Extinction Rebellion: Proteste in London

© REUTERS/YVES HERMAN

Politik Ausland
02/07/2020

Schottland: Klimaaktivisten auf selber Liste wie Neonazis

In Schottland werden Klimaaktivisten offenbar als ähnliche Gefahr eingestuft, wie verbotene Neonazi-Gruppierungen.

Die schottische Behörde für Terrorismusbekämpfung (CTPSE) hat ein Handbuch veröffentlicht, das für Aufregung sorgt. Dort werden neben Dutzenden neonazistischen und islamistischen Gruppierungen - mehrere davon sind wegen ihrer Gewalttätigkeit verboten worden - auch die Klimaaktivisten von Extinction Rebellion (XR) und die NGO Greenpeace aufgelistet, berichtet der britische Guardian.

Die schottische Polizei hat die Authentizität des Handbuchs bestätigt. In zwei Dokumenten werden "Zeichen und Symbole" aufgelistet. Auf der Liste werden neben Symbolen von XR, Greenpeace und der Tierschutzorganisation Peta, gleichsam Symbole der verbotenen Neonazi-Gruppe National Action und weiteren rechtsextremen Gruppierungen angeführt.

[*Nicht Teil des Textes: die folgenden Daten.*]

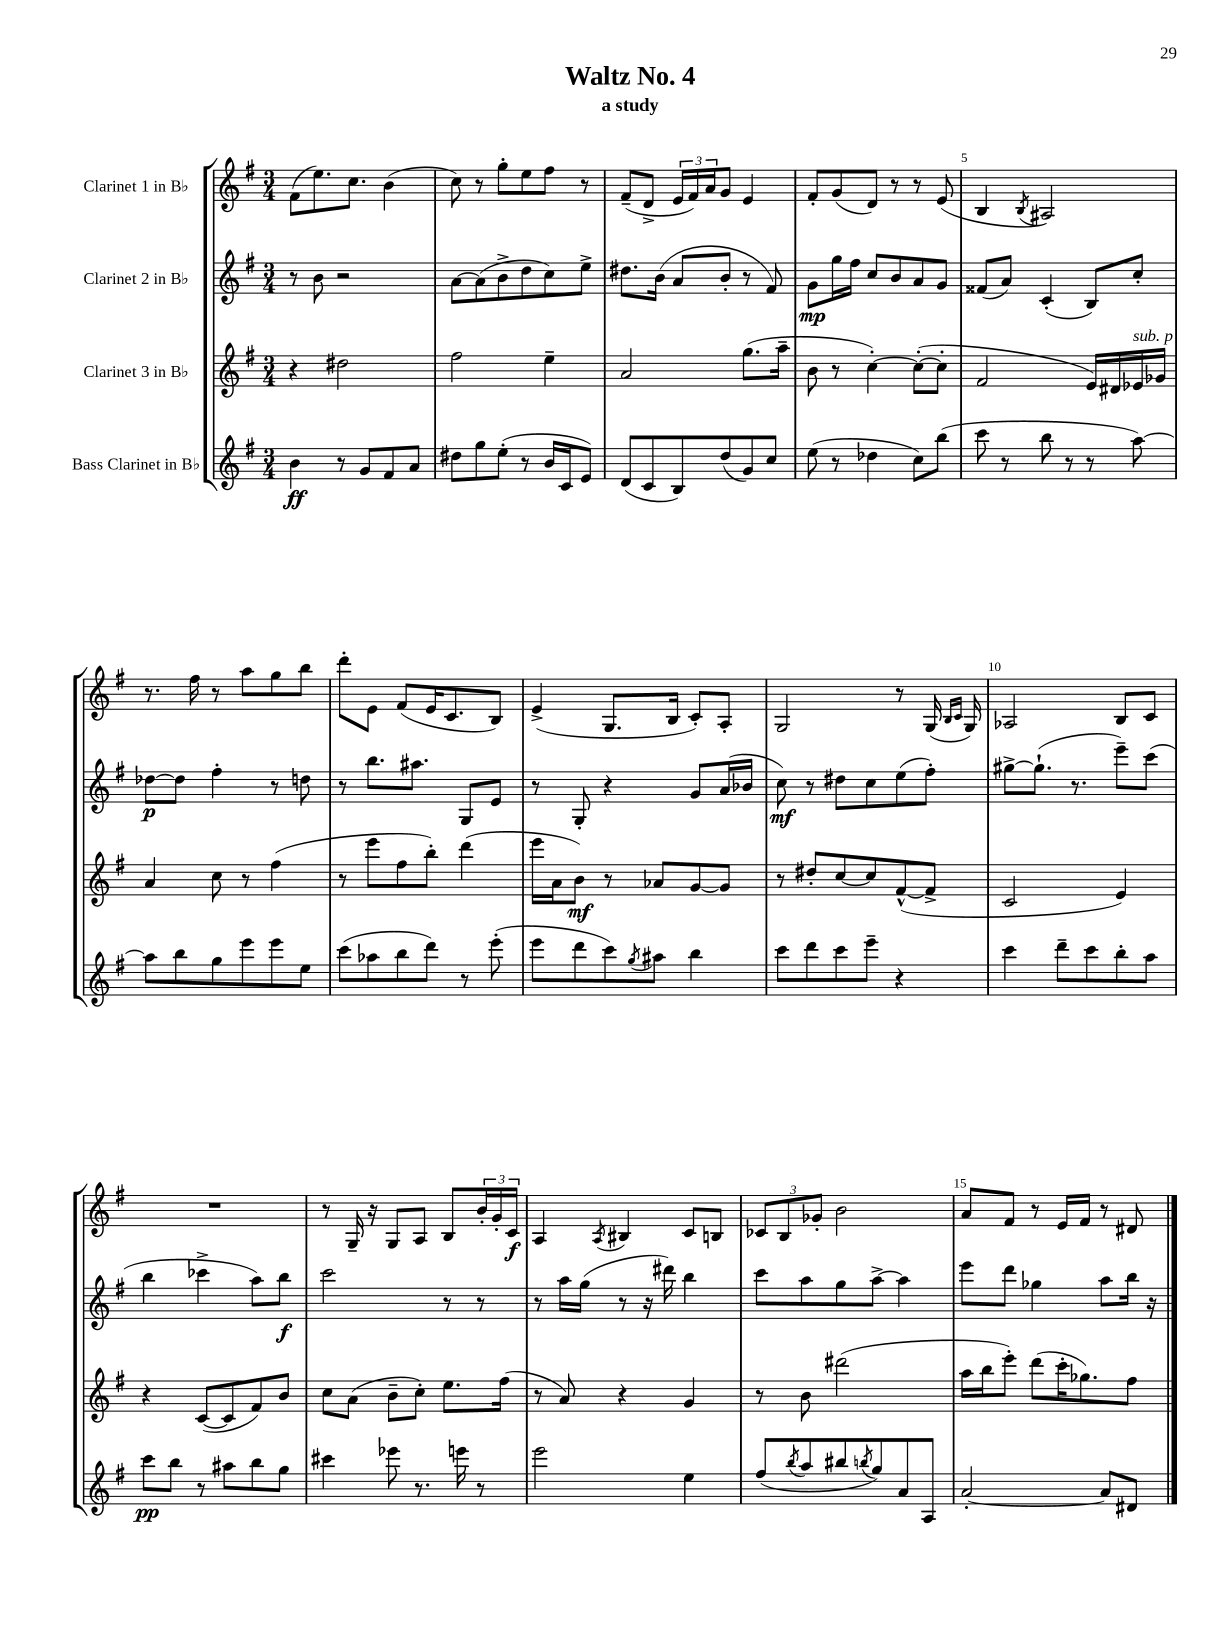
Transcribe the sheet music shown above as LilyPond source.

\header { title = "Waltz No. 4" subtitle = "a study" }
<<
\new StaffGroup <<
\new Staff = "s0" \with { instrumentName = "Clarinet 1 in Bb" } {
    \clef treble \key g \major \numericTimeSignature \time 3/4
    fis'8( e''8.) c''8. b'4( |
    c''8) r8 g''8-. e''8 fis''8 r8 |
    fis'8--( d'8-> \tuplet 3/2 { e'16 fis'16) a'16 } g'8 e'4 |
    fis'8-. g'8( d'8) r8 r8 e'8( |
    b4 \acciaccatura { b8 } ais2) |
    r8. fis''16 r8 a''8 g''8 b''8 |
    d'''8-. e'8 fis'8( e'16 c'8. b8) |
    e'4->( g8. b16 c'8-.) a8-. |
    g2 r8 g16( \grace { b16 c'16 } g16) |
    aes2 b8 c'8 |
    R2. |
    r8 g16-- r16 g8 a8 b8 \tuplet 3/2 { b'16-. g'16-. c'16\f } |
    a4 \acciaccatura { a8 } bis4 c'8 b8 |
    \tuplet 3/2 { ces'8 b8 ges'8-. } b'2 |
    a'8 fis'8 r8 e'16 fis'16 r8 dis'8 \bar "|." |
}
\new Staff = "s1" \with { instrumentName = "Clarinet 2 in Bb" } {
    \clef treble \key g \major \numericTimeSignature \time 3/4
    r8 b'8 r2 |
    a'8~ a'8( b'8-> d''8 c''8) e''8-> |
    dis''8. b'16( a'8 b'8-. r8 fis'8) |
    g'8\mp g''16 fis''16 c''8 b'8 a'8 g'8 |
    fisis'8( a'8) c'4-.( b8) c''8-. |
    des''8~\p des''8 fis''4-. r8 d''8 |
    r8 b''8. ais''8. g8 e'8 |
    r8 g8-. r4 g'8 a'16( bes'16 |
    c''8\mf) r8 dis''8 c''8 e''8( fis''8-.) |
    gis''8~-> gis''8.-!( r8. e'''8--) c'''8( |
    b''4 ces'''4-> a''8) b''8\f |
    c'''2 r8 r8 |
    r8 a''16 g''16( r8 r16 dis'''16) b''4 |
    c'''8 a''8 g''8 a''8~-> a''4 |
    e'''8 d'''8 ges''4 a''8 b''16 r16 \bar "|." |
}
\new Staff = "s2" \with { instrumentName = "Clarinet 3 in Bb" } {
    \clef treble \key g \major \numericTimeSignature \time 3/4
    r4 dis''2 |
    fis''2 e''4-- |
    a'2 g''8.( a''16-- |
    b'8 r8 c''4~-.) c''8~-.( c''8-. |
    fis'2 e'16) dis'16 ees'16^\markup { \italic "sub. p" } ges'16 |
    a'4 c''8 r8 fis''4( |
    r8 e'''8 fis''8 b''8-.) d'''4( |
    e'''16 a'16 b'8\mf) r8 aes'8 g'8~ g'8 |
    r8 dis''8-. c''8~ c''8 fis'8~-^( fis'8-> |
    c'2 e'4) |
    r4 c'8~( c'8 fis'8) b'8 |
    c''8 a'8( b'8-- c''8-.) e''8. fis''16( |
    r8 a'8) r4 g'4 |
    r8 b'8 dis'''2( |
    a''16 b''16 e'''8-.) d'''8( c'''16-. ges''8.) fis''8 \bar "|." |
}
\new Staff = "s3" \with { instrumentName = "Bass Clarinet in Bb" } {
    \clef treble \key g \major \numericTimeSignature \time 3/4
    b'4\ff r8 g'8 fis'8 a'8 |
    dis''8 g''8 e''8-.( r8 b'16 c'16 e'8) |
    d'8( c'8 b8) d''8( g'8) c''8 |
    e''8( r8 des''4 c''8) b''8( |
    c'''8 r8 b''8 r8 r8 a''8~) |
    a''8 b''8 g''8 e'''8 e'''8 e''8 |
    c'''8( aes''8 b''8 d'''8) r8 e'''8-.( |
    e'''8 d'''8 c'''8) \acciaccatura { g''8 } ais''8 b''4 |
    c'''8 d'''8 c'''8 e'''8-- r4 |
    c'''4 d'''8-- c'''8 b''8-. a''8 |
    c'''8\pp b''8 r8 ais''8 b''8 g''8 |
    cis'''4 ees'''8 r8. e'''16 r8 |
    e'''2 e''4 |
    fis''8( \acciaccatura { b''8 } a''8 bis''8 \acciaccatura { b''8 } g''8) a'8 a8 |
    a'2~-. a'8 dis'8 \bar "|." |
}
>>
>>
\layout { \context { \Score \override BarNumber.break-visibility = ##(#f #t #t) barNumberVisibility = #(every-nth-bar-number-visible 5) } }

"Autoritarismus im Frühstadium"

Zwar wird bereits im Bericht, der im Juni 2019 verfasst wurde beteuert, dass nicht alle aufgelisteten Gruppen kriminell und gewalttätig seien. Dennoch zeigen sich grüne Abgeordnete und Klimaaktivisten entrüstet, ob dieser Gleichstellung mit Neonazis. Ein Sprecher von XR Schottland sagte dem Guardian: "So sieht Autoritarismus im Frühstadium aus. Das Resultat ist, dass wir uns nun Sorgen darüber machen müssen, was Doktoren und Lehrer über Engagement zum Schutz des Planeten denken. XR einer solchen Liste zur Terrorbekämpfung hinzuzufügen, beeinflusst die öffentliche Wahrnehmung darüber, wer wir sind."

XR-Aktivisten werden bei Protesten regelmäßig wegen Widerstands gegen die Staatsgewalt festgenommen. Die Bewegung entstand in Großbritannien, agiert mittlerweile aber global. Zu gewalttätigen Ausschreitungen kam es allerdings nur selten. Im November sorgte einer der Gründer von XR, Roger Hallam, für große Aufregung. Er zog einen Vergleich zwischen dem Holocaust und dem anthropogenen Klimawandel, in welchem er den Holocaust als "weiteren Scheiß in der Geschichte" verharmloste.

Die schottische Polizei warnte im Jänner bei Protesten in Edinburgh Wirtschaftstreibende vor einer Demonstration von XR. Sie sollten Gegenstände zur Seite räumen, die geworfen werden könnten und ihre Alarmanlagen testen. Phil Chapman, Chef der CTPSE, verteidigte das Handbuch: "Wir stellen solche Handbücher regelmäßig zur Verfügung, um unsere Polizisten und Partner zu unterstützen."